A day in the life of an international commuter

For some, moving to Mallorca means leaving their jobs behind, for others it’s just a case of putting in the flying time.

Jacki Collins

When most of us think about the commuting to work, airports don’t usually come to mind. For a growing number of workers on Mallorca, however, flying has become a part of their weekly commute. We spoke to Jacki Collins, about how she has balanced living on the island with a high-powered job in London.

“I was born in Philadelphia, but moved around a lot, so I have a hard time defining where ‘home’ in the US is now”, Jacki explains in a soft American accent that, occasionally, will slip into a British inflection. Home this side of the Atlantic, however, is a beautiful modern villa in the Sa Coma neighbourhood just off the Palma to Sóller road, where she lives with her Argentine husband, two small boys, and a handsome pair of tabby cats. She studied maths and fine arts at college, “I was kind of conflicted” she laughs, but it was her analytical abilities that led her to taking a job on Wall Street. After four years in New York, an opportunity to transfer to London with a British bank arose. She had always planned on a move to Europe, so she was soon packing her bags for the British capital.

Over the intervening years she worked in various roles for the bank, culminating with one that involved regularly travelling to and from Africa. “Very intense, but I loved it.” It was meeting her husband in London and later starting a family, however, that ultimately triggered the move to Mallorca. Like many, Jacki used her maternity as time to take time out and reassess. She had visited Mallorca several times, and fallen in love with its countryside and mountain landscape. Her husband’s business partner was also based on the island, so the stars aligned for a move to the island. “It was with the intention it would be short term,” Jacki recalls, “we turned up with little more than seven boxes and our three-month-old son.” As they settled in and connected with the ex-pat community she started to meet people who commuted internationally. It was something she had never considered before: “it wasn’t even on my radar”.

But “dynamic working was becoming a thing [at the bank], and I thought ‘maybe I could make this work,’” Jacki explains.
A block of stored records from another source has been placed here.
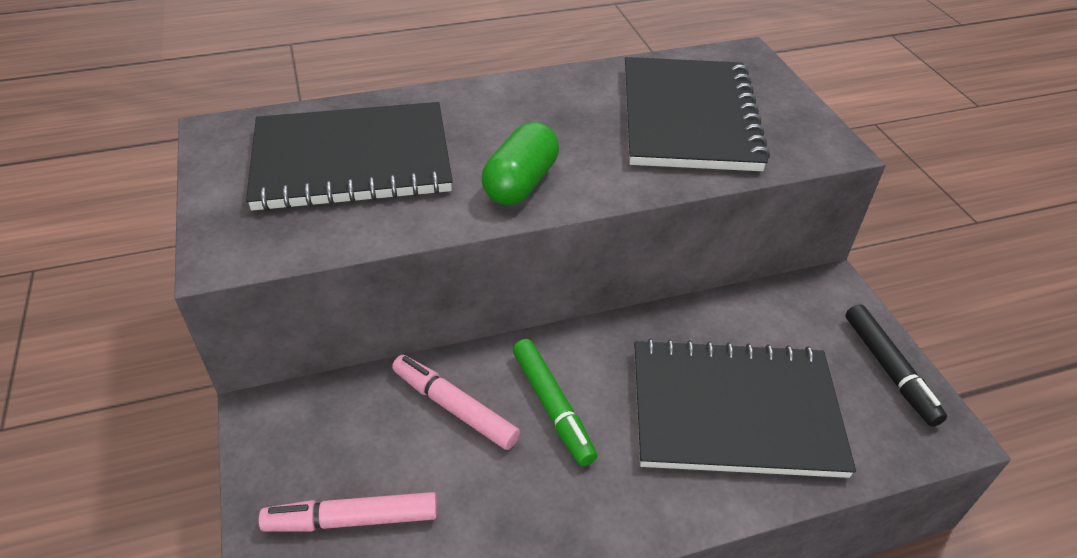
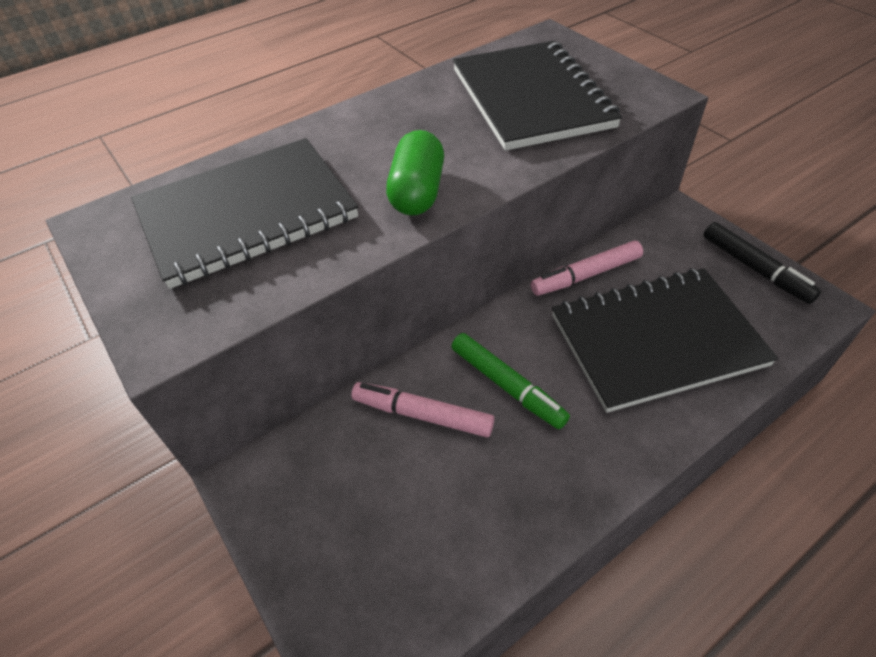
camera: 15 degrees left, 5 degrees up
(352, 520) = (379, 550): pink marker -> pink marker (586, 275)

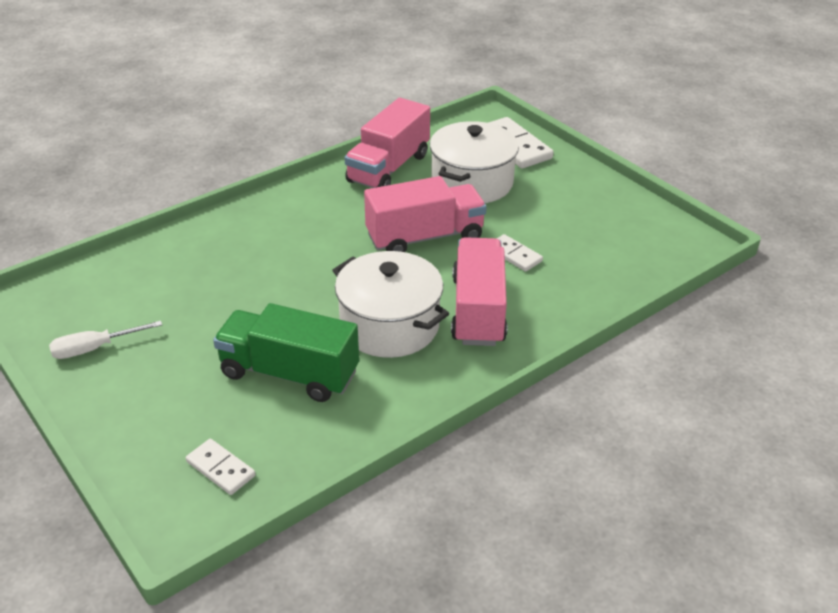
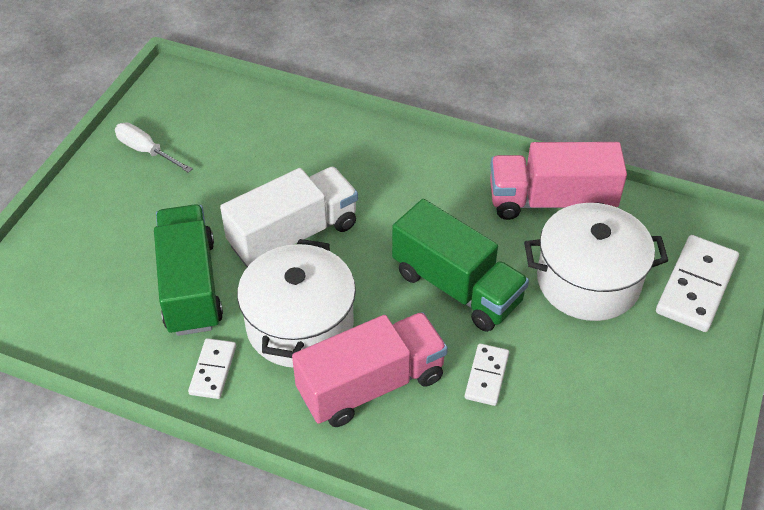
camera: 60 degrees right, 10 degrees up
(221, 468) = (56, 302): white domino -> white domino (213, 370)
(293, 296) = (293, 235): none -> white truck
(425, 237) = (456, 287): pink truck -> green truck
And after a six-month trial of commuting to London, it became a permanent arrangement. She now flies back on average for three days a week and has done for almost five years. Her pattern has become more flexible depending on the schedule and demands of the job as Director of Business Management. “There’s a very handy 7am flight and I use a very reliable chauffeur service to get to the airport. The hard bit is the London end, you never know what you are going to run into!” And there have been some difficult moments, when travel plans go awry. “I was 7-months pregnant, and I found myself at the South Terminal at Gatwick at 1am with the flight cancelled and I was just exhausted. I was desperate to get home and knew I’d be losing a day with my family.” But there’s plenty of upside too. “When I’m in London I have 2-3 nights to myself, so time to do those things like meeting friends or going to the gym, which would usually eat into family time. It’s me-time I don’t have to feel guilty about!” Since becoming an international commuter, Jacki has noticed more and more are choosing this way to life and work – all over Europe. Mallorca obviously doesn’t offer the variety of work options or comparable positions, and commuting allows them to balance their careers with living on the island. “I don’t expect I’ll be doing this for the rest of my life, but while I am doing it, it is definitely workable,” she beams.